Trump's Victory Was Obvious from the Outset

That is why I was convinced of Trump's victory throughout. I wrote on Sept. 12, "Deplorably, Trump is Going to Win," and on Oct. 9 added, "Trump Will Win the National Battle for Legitimacy." The elitist contempt for the aspirations of most Americans reached a peak of arrogance that Americans were not willing to countenance. Donald Trump is not an ideal candidate; his life experience as the proprietor of a family-owned company allowed him to follow wherever his whim led him, and his self-indulgence frequently showed to his disadvantage. For most Americans, voting for Trump required careful consideration, weighing the man's much-discussed faults against the simple fact that he proposed to take risks and try new things in order to restore American greatness. He is more akin to Franklin Roosevelt, I believe, than any other of his predecessors. FDR got almost everything wrong until World War II hauled America out of the Great Depression, but he held the social fabric together by demonstrating to Americans that he was willing to take dramatic steps to correct an intolerable situation.

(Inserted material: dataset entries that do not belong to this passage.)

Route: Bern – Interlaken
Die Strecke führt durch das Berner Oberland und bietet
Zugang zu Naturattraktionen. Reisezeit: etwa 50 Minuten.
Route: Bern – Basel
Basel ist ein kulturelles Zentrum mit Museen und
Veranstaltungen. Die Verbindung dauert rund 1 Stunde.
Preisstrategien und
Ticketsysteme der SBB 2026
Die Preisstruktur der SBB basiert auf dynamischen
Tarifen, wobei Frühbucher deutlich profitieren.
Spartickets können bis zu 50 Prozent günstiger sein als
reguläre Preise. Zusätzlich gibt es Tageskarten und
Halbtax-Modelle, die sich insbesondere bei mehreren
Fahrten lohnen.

The #NeverTrumpers showed elitist contempt for the American people and betrayed the interests of the Republican Party as well as our country. Magnanimity is not the appropriate response to this kind of betrayal. A new Republican intellectual core is forming around Claremont Review, the Journal of American Greatness and—with a word from our sponsors—publications like PJ Media. It is a time to be daring and innovative, to consider what policies will turn around the deterioration of the last dozen years, and to divest ourselves of the dead weight of failed ideologies. Hard work lies ahead of us. Let us devote ourselves to it without distraction.